== DATA FOR THE TASK ==
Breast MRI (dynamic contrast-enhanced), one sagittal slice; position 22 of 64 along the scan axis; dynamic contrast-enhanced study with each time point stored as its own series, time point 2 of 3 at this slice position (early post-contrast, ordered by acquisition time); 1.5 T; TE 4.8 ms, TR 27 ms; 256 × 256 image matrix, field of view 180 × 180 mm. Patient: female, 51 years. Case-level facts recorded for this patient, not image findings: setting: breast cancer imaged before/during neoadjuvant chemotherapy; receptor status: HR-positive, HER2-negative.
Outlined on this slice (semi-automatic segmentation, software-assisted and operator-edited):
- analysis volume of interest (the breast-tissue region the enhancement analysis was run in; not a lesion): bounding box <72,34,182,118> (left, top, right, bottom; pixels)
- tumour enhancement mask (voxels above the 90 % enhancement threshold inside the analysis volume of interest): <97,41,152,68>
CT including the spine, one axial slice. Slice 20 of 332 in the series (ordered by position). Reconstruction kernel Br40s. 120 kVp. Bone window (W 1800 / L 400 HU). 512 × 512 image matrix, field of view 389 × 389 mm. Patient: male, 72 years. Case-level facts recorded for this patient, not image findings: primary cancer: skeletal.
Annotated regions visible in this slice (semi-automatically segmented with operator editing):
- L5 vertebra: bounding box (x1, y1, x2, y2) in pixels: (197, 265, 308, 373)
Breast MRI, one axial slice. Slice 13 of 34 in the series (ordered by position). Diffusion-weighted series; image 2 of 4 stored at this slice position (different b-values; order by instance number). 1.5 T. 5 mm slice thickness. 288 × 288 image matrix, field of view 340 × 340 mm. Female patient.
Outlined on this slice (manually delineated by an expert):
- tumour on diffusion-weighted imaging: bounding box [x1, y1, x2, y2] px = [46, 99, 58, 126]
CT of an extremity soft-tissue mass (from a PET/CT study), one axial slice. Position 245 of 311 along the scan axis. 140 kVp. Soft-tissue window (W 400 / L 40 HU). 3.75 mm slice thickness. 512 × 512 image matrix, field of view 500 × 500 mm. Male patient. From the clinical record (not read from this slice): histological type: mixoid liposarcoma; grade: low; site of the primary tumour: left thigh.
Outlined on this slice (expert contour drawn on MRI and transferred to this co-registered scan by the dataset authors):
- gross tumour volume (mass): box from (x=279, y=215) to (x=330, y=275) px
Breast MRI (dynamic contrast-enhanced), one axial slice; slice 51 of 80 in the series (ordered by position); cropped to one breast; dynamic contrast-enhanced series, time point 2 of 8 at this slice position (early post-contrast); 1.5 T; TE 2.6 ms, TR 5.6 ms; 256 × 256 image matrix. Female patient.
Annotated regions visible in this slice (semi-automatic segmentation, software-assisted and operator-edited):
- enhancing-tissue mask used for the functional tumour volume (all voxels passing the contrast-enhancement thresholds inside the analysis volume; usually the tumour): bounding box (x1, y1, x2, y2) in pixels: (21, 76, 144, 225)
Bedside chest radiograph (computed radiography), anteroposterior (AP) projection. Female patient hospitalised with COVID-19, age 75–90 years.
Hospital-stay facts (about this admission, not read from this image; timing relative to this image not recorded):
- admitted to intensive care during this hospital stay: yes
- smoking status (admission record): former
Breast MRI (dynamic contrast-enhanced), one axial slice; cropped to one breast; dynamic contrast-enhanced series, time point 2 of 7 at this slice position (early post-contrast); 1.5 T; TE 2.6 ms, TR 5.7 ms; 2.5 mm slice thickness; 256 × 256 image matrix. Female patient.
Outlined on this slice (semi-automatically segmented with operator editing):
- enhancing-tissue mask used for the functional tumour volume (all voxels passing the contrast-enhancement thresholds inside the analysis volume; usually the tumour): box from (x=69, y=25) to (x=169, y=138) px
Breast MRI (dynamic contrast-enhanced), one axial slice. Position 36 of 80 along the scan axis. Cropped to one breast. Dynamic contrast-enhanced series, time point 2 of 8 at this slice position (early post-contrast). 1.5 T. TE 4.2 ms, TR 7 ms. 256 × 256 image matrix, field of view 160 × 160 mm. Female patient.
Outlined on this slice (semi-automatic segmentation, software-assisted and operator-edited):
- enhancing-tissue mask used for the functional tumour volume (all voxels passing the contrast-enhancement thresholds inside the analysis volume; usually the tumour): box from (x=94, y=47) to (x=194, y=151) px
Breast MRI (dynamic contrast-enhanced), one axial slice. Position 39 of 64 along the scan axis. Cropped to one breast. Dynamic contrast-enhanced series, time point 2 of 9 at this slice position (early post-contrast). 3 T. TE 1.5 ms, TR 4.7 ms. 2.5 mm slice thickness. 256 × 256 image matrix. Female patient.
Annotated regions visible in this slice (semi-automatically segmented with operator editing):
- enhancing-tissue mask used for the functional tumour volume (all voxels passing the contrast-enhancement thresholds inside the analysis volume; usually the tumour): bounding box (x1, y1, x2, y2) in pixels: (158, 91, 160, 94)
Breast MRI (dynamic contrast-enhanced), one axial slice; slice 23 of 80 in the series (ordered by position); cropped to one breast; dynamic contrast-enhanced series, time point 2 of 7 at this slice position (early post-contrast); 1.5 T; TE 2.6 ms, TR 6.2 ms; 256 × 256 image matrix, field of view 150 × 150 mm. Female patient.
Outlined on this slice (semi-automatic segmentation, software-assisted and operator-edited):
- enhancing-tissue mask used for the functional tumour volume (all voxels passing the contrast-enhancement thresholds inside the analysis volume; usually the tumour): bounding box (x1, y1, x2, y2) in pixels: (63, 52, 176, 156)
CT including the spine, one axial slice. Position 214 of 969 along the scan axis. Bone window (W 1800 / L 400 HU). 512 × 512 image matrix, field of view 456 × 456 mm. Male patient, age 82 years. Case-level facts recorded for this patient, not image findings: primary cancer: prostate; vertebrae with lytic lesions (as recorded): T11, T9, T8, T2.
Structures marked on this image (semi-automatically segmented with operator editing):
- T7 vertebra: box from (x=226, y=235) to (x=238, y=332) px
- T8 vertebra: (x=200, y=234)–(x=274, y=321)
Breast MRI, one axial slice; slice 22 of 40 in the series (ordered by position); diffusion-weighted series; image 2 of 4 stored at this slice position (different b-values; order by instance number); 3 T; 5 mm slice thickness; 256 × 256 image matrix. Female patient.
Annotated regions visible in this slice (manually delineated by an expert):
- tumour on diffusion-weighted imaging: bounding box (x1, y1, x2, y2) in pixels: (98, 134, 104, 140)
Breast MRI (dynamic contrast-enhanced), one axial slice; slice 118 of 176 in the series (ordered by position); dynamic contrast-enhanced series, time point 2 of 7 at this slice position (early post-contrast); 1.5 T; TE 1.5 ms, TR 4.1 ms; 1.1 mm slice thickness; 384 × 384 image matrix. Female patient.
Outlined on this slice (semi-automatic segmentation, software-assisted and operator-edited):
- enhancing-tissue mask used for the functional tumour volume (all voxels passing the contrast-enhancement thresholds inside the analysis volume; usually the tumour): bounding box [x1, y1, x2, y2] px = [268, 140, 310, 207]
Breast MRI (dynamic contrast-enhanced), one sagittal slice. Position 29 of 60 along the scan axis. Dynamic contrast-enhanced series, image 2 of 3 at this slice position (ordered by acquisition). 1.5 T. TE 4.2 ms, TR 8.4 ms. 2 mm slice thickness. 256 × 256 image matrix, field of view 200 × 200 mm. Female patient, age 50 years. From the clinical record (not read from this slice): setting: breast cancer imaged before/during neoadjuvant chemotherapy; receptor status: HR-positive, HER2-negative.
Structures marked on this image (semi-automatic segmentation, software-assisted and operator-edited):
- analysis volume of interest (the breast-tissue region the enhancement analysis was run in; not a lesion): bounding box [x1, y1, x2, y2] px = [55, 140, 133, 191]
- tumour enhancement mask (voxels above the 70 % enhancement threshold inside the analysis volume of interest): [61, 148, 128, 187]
===
Search the material above for "left". Copy each line that has it.

# [RESULT FOR THIS EXERCISE]
- analysis volume of interest (the breast-tissue region the enhancement analysis was run in; not a lesion): bounding box <72,34,182,118> (left, top, right, bottom; pixels)
CT of an extremity soft-tissue mass (from a PET/CT study), one axial slice. Position 245 of 311 along the scan axis. 140 kVp. Soft-tissue window (W 400 / L 40 HU). 3.75 mm slice thickness. 512 × 512 image matrix, field of view 500 × 500 mm. Male patient. From the clinical record (not read from this slice): histological type: mixoid liposarcoma; grade: low; site of the primary tumour: left thigh.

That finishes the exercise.